Garvey points out that many regular maintenance items on diesel engines are simplified in comparison to gasoline units. For example, he says, “There is no carburetor and there are no spark plugs or plug wires to upkeep.” Whether a mower is gasoline or diesel, Garvey says that if the unit is equipped with a radiator, it’s critical to check coolant levels and quality. “Consider replacing the coolant if it is over a year old, and ensure the radiator fins are not damaged and are clear of any obstructing debris,” he advises.

Putting the right fuel in the tank and taking care of your equipment will give you the best return on your investment, and can make you more profitable in the season ahead by keeping you out on the job and rather than in the garage.

Spring Maintenance

With spring nearly upon us, lawn care professionals are working diligently to ensure their mowers are in proper working order for the season ahead.

We asked a mower maintenance expert for his recommended check-list of maintenance items to check-off now, before the grass starts growing. Justin Skidmore of Mobile Sales and Service (www.mobilelawnmower.com), says that when commercial customers bring in mowers to the Berkley Heights, N.J., shop, the staff begins by doing the following:

  • Checking every nut and bolt on the machine. “There’s a lot of vibration that occurs when a mower is running, and a lot of wear items,” says Skidmore.
  • Draining old fuel and cleaning the fuel tank and system.
  • Checking the bearings and belts.
  • Changing the oil. “That’s one of the most important things we do before the season, and one of the most important things a customer needs to keep doing throughout the season,” Skidmore explains.
  • Changing the air filters. “That’s definitely something to do in the spring,” says Skidmore. The air filter should also be checked according to engine manufacturer recommendations throughout the season.
  • Sharpening the blades. “We try to follow the manufacturer’s original angle,” says Skidmore.
  • Greasing where needed. “On older machines, there are often a lot of grease points. On newer mowers, they’ve eliminated a lot of them,” he explains. Even on newer mowers, though, idler points and wheel bearings commonly need to be greased. In all cases, Skidmore advises lawn care pros to always check their mowers’ operating manuals for further maintenance requirements.

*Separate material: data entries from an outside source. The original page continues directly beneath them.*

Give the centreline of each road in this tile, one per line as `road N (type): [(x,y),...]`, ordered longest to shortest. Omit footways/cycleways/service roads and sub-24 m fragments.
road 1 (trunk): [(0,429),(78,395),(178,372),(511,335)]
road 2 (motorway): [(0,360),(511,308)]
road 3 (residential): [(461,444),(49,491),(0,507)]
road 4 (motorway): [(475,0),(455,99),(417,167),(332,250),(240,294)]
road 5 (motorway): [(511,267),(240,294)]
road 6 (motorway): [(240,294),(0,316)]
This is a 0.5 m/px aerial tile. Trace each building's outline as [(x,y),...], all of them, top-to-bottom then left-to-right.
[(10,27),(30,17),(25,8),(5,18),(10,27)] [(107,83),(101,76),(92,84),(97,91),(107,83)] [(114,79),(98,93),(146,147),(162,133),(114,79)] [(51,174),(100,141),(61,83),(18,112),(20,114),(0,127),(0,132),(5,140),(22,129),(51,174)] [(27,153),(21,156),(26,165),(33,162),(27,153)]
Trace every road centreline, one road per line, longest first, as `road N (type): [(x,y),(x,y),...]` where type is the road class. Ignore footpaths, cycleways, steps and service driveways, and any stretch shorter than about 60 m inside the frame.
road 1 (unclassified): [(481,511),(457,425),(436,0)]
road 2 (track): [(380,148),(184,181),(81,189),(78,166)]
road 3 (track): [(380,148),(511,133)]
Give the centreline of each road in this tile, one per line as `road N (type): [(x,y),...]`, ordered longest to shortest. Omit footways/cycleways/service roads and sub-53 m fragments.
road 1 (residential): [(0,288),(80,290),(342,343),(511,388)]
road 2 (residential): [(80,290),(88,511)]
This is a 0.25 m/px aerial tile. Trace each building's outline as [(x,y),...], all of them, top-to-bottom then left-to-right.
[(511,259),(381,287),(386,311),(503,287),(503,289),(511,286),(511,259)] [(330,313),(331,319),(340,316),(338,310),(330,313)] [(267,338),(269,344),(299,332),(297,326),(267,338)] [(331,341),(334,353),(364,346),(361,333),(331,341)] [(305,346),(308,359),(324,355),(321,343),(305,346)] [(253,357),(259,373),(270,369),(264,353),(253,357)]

Finally, while many LCOs may be comfortable taking on the above-mentioned maintenance items themselves, there are times when it helps to have an expert look over the mower. For example, says Skidmore, “On older machines with a lot of hours, we start with a leak-down test that gives us an idea of the valves, rings and cylinder bores. If the engine it pretty worn out, now is the time to consider replacing it to avoid downtime later. It also can keep you from spending money for spring prep maintenance work on an engine that only lasts a few weeks into the season.”

Patrick White is a freelance writer and editor who has covered every aspect of the green industry in the past 13 years. He is based in Middlesex, Vt., and is always on the lookout for unusual stories.